◆ **Text**:
The culture wars were won a long time ago. Anything else in America and elsewhere is admitting defeat in those culture wars and trying scorched earth while retreating. I hope we are better than that.

chris prudence said...

I cannot end my letter without some remarks regarding my old friend plato.It was interesting to read your conception of socrates view of democracy, you wrote that plato's democracy would amount to anarchy because of the lack of rules for behaviour.I have read a few notes of plato's vie of democracy and I must say it doesn't agree with your theory of plato's democracy, so I will quote to you plato's democracy from the reading of the republic.Every individual is free to do as he or she likes.This gives a democratic society a diversity and variety that are very attractive, but in effect is extrememly disintegrating.There is a growing dislike of any authority, political or moral; fathers pander to their sons, teachers to their pupils, and the minds of the citizens become so sensitive that the least vestige of restraint is resented as intolerable.Where there is so little social cohesion dissent inevitably grows.Politically it takes the form of a struggle between rich and poor which finally degenerates into class-war.The rich have no use for the poor except to squeeze more taxes out of them, while the poor retaliate and the freedom which the democratic society claims will merely be the freedom of the two totally separate natins.The rich and the poor fight it out between themselves over who shall have the largest slice of the cake.Morally it leads to greater and greater permissiveness.Continuing with plato's view of democratic society, in 404 BC a commission was set up.It turned out to terrorise people but eventually sanity was restored.But it did one thing plato could never agree with. In 399 BC they put his teacher socrates to death on a trumped up charge of impiety and corruption of the youth.

Mark Murphy said...

I agree with Guerilla Surgeon. I have friends who teach at universities and, while lefty in their politics, always want to first and foremost support their students to *think critically* and of all perspectives. Chris's comments feel too broadbrush to me and risk giving cover to some lazy conspiritorial views.

Anonymous said...

It's almost taken as long to update your blog comments approval as your mo look forward to seeing you with a goatee and a beanie

John Hurley said...

Soft power. Omission is lying.
"A still tongue makes for a happy life" - Prisoner 1961
Took 7th Form to UC - can confirm above video.
I've noticed on Twitter that you are silently dropped from the conversation. You no longer annoy/challenge. Power and technology work hand in hand. It's no wonder people join the dark web. You could argue that mosque massacre might never have happened if open discussion was allowed. Studies on free speech and terrorism (unequivocally) support that view?

Anonymous said...

A letter from my grandad to a young social philosophy student

John Hurley said...

Gary Moore recommends We Need to Talk About Norman: New Zealand's Lost Leader to Paul Spoonley saying NK wouldn't have accepted neo-liberalism. Spoonley gives "hmm".
But Spoonley is boots and all involved in the neo-liberal project

Gluckman and co are loosing the battle. Ardern is an icon, bad agents on social media undermined her. We need to have civil discussion (and come to the CORRECT conclusion).

Gad Saad in his homage to EO Wilson says the culture wars started in the 70's when EO Wilson had an ice bucket thrown over him. About that time Spoonley began his one-eyed academic career. He relates that a Pakistani man was held down and had a swastika carved in his chest and an Indian woman had fluid poured over her and set alight. Saad points out that even evolutionists (Gould) were opposed to Wilson because they were Marxist.
At He Wheua Taurikura 2022. Spoonley admits that after 40 years he realised he knew nothing. I presume he means he knew nothing about the potential of far-right groups but I would refer to Edmund Burke's sage advice having seen the French revolution; superceded by Evolutionary Psychology.

◆ **Tasks**:
a) Does the comment thread agree with each of these statements? (i) Mark Murphy agrees with Guerilla Surgeon. (ii) One comment says Socrates was put to death in 399 BC. (iii) Gad Saad says the culture wars started in the 80's. Answer yes or no for each, and quote the words of the comment thread that decide it.
b) Which distinct names are comments posted under in the comment thread? List each name once.
c) Can you quote everything in the comment thread from "Mark Murphy said..." down to "confirm above video.", word for word?

◆ **Data for review**:
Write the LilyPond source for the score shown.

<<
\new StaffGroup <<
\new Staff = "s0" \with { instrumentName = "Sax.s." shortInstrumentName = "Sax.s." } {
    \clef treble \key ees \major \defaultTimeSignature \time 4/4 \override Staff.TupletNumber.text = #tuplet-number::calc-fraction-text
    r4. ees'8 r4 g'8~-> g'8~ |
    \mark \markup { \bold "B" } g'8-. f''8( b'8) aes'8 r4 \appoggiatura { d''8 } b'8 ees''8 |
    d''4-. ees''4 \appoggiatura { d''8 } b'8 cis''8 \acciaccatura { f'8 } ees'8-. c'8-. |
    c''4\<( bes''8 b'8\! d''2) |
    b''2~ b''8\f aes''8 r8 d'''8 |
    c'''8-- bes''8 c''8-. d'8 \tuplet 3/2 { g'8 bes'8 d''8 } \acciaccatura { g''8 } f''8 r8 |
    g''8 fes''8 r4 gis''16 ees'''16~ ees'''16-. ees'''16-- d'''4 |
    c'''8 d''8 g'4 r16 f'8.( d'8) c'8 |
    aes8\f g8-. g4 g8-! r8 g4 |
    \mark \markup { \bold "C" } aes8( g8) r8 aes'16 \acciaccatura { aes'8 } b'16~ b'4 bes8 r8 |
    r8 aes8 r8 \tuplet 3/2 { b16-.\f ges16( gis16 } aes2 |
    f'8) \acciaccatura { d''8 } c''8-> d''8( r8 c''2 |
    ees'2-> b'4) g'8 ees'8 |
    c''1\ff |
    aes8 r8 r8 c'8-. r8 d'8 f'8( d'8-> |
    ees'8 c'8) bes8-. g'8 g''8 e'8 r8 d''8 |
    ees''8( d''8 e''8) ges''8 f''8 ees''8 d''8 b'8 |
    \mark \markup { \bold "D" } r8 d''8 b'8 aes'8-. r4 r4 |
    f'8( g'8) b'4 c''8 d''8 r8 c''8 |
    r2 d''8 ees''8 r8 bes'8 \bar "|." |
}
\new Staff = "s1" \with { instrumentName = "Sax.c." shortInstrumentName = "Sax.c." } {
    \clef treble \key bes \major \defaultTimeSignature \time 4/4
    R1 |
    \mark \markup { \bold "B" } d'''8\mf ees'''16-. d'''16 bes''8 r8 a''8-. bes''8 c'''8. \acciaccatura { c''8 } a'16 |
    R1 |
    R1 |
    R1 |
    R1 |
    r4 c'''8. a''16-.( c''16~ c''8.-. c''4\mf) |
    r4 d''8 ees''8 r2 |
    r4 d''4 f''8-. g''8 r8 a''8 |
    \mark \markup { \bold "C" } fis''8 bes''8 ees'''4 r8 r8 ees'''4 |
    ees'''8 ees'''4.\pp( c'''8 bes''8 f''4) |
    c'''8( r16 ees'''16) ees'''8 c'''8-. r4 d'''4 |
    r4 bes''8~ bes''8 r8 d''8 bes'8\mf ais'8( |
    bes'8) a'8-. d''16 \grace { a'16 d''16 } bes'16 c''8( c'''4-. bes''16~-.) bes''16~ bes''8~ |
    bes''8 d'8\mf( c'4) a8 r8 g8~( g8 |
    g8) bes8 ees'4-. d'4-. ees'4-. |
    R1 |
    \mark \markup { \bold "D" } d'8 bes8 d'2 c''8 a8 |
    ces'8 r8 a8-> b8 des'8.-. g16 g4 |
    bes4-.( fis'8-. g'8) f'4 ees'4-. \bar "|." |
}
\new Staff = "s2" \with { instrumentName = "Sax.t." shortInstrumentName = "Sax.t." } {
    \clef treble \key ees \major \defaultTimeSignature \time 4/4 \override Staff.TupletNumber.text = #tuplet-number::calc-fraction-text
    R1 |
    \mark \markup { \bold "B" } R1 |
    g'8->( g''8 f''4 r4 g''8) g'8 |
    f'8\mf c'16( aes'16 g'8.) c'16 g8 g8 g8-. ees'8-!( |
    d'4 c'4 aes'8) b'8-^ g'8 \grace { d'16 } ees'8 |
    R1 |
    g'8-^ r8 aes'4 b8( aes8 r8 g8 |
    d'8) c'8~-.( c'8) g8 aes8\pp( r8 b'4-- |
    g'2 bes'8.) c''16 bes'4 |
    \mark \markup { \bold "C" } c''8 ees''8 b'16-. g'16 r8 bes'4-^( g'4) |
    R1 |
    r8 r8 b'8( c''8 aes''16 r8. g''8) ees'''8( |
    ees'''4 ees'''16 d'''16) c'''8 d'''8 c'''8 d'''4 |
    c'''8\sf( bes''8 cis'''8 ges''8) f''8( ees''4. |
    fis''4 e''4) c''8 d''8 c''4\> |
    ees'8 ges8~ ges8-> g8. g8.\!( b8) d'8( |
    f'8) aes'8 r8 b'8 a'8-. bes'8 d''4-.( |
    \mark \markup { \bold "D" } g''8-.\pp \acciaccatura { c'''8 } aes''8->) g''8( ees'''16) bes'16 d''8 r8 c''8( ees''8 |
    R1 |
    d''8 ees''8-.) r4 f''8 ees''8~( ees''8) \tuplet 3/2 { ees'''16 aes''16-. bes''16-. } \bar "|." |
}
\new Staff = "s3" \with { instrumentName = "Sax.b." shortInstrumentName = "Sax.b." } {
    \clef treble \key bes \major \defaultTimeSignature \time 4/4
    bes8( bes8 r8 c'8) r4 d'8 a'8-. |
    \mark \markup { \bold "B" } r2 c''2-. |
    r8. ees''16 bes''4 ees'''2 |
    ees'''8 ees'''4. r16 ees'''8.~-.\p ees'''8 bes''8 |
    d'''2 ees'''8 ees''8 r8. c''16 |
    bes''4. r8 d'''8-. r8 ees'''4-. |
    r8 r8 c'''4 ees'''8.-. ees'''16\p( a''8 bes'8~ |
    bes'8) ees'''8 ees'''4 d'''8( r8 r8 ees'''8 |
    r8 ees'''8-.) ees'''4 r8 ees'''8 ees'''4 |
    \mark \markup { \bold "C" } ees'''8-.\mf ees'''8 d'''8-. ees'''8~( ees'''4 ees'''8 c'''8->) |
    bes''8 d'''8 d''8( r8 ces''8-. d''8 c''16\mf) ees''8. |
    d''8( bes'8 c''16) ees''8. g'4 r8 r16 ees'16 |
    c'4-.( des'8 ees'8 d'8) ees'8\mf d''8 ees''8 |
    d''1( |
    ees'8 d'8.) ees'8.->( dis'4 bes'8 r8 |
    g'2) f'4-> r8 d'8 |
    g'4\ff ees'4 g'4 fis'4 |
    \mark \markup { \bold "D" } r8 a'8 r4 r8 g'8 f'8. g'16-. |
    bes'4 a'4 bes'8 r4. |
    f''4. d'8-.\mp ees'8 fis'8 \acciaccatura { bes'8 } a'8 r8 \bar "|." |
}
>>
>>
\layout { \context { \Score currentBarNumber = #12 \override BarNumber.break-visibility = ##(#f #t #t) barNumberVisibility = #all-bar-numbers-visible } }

◆ **Answers below**:
a)
(i) Yes: "I agree with Guerilla Surgeon."
(ii) Yes: "In 399 BC they put his teacher socrates to death on a trumped up charge of impiety and corruption of the youth."
(iii) No: "the culture wars started in the 70's when EO Wilson had an ice bucket thrown over him."

b)
chris prudence
Mark Murphy
Anonymous
John Hurley

c)
Mark Murphy said...

I agree with Guerilla Surgeon. I have friends who teach at universities and, while lefty in their politics, always want to first and foremost support their students to *think critically* and of all perspectives. Chris's comments feel too broadbrush to me and risk giving cover to some lazy conspiritorial views.

Anonymous said...

It's almost taken as long to update your blog comments approval as your mo look forward to seeing you with a goatee and a beanie

John Hurley said...

Soft power. Omission is lying.
"A still tongue makes for a happy life" - Prisoner 1961
Took 7th Form to UC - can confirm above video.